*STUDY TEXT*
= Beginning of Section =

Representative team honours
- Years: Team / Games (Goals)
- 1903–1904: Victoria
- ^{1} Playing statistics correct to the end of 1906.

Career highlights
- VFL premiership player: 1900; Melbourne captain: 1905; Melbourne leading goalkicker: 1901;

= Frank Langley =

Australian rules footballer (1882-1946)

Francis Ernest Langley (13 October 1882 – 22 March 1946) was an Australian rules footballer who played for the Melbourne Football Club in the Victorian Football League (VFL) during the early 1900s.

==Family==
The son of Henry Archdall Langley (1840–1906), Anglican Bishop of Bendigo, and Elizabeth Mary Langley (1842–1923), née Strachan, and the tenth of 12 children, Langley was born at Prahran on 13 October 1882. One of his elder brothers, Henry Thomas Langley, became Dean of Melbourne, while many of his other siblings took roles within the Anglican church and the education system.

He married Lillie Kate Mills (1876–1967), the daughter of George Peter Mills (1835–1933), and Mary "Minnie" Mills (1848–1913), née Kyte, on 25 April 1908.

==Education==
Langley was educated at Caulfield Grammar School, and at Trinity College, University of Melbourne where he earned a Bachelor of Medicine, Bachelor of Surgery degree. After completing university he worked as a medical practitioner.

==Footballer==
He was recruited directly from Caulfield Grammar School in 1900.
"In Langley, the Melbourne footballer, Caulfield has the champion player of the schools. He has been first in every game, and in the last two seasons has kicked 33 goals in 11 premiership games." — The Australasian, 15 September 1900.

= End of Section =

[Saved data entries]
= Beginning of Section =

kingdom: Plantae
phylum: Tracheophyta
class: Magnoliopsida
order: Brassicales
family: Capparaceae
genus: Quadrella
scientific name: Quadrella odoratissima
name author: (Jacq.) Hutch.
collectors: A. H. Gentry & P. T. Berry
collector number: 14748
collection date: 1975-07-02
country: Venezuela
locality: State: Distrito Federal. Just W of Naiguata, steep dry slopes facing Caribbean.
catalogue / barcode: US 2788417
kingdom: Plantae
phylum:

= End of Section =

*EXERCISE REQUIREMENTS*
1. In the Frank Langley text, what degree did Langley earn at Trinity College?
2. Echo the Frank Langley text word for word, everything from "- 1903–1904: Victoria" down to "the education system.".
3. Carry on the Frank Langley text from the point where it stops.

*SOLVED TASKS*
1. A Bachelor of Medicine, Bachelor of Surgery degree.

2.
- 1903–1904: Victoria
- ^{1} Playing statistics correct to the end of 1906.

Career highlights
- VFL premiership player: 1900; Melbourne captain: 1905; Melbourne leading goalkicker: 1901;

= Frank Langley =

Australian rules footballer (1882-1946)

Francis Ernest Langley (13 October 1882 – 22 March 1946) was an Australian rules footballer who played for the Melbourne Football Club in the Victorian Football League (VFL) during the early 1900s.

==Family==
The son of Henry Archdall Langley (1840–1906), Anglican Bishop of Bendigo, and Elizabeth Mary Langley (1842–1923), née Strachan, and the tenth of 12 children, Langley was born at Prahran on 13 October 1882. One of his elder brothers, Henry Thomas Langley, became Dean of Melbourne, while many of his other siblings took roles within the Anglican church and the education system.

3.
While continuing as a student at Caulfield Grammar School, he played every senior game that season, and was forward pocket in the Melbourne team that won the Grand Final that year, with "Old Boy", the football correspondent for The Argus noting that, for Melbourne, "Langley's play in the third quarter was wonderful. He is only a school-boy, but during that trying time on the lower wing he was cool and sure as a veteran".

Langley could play many roles on the field but was primarily a hard running defender who on occasions was used on the ball. He was often rested up forward and his 17 goals in 1901 was enough to top Melbourne's goal kicking. In 1903, and 1904, he represented Victoria at interstate football. In 1905 he captained Melbourne for the year, with the club finishing last.

==After football==
Conducting his medical practice from Dandenong, he was not only a valuable cricketer for the Dandenong Cricket Club, but also served as its president.

==Death==
Langley died at his home in Dandenong in 1946. He was survived by his wife Lillie and three children, Dorothy, Eric and Roy.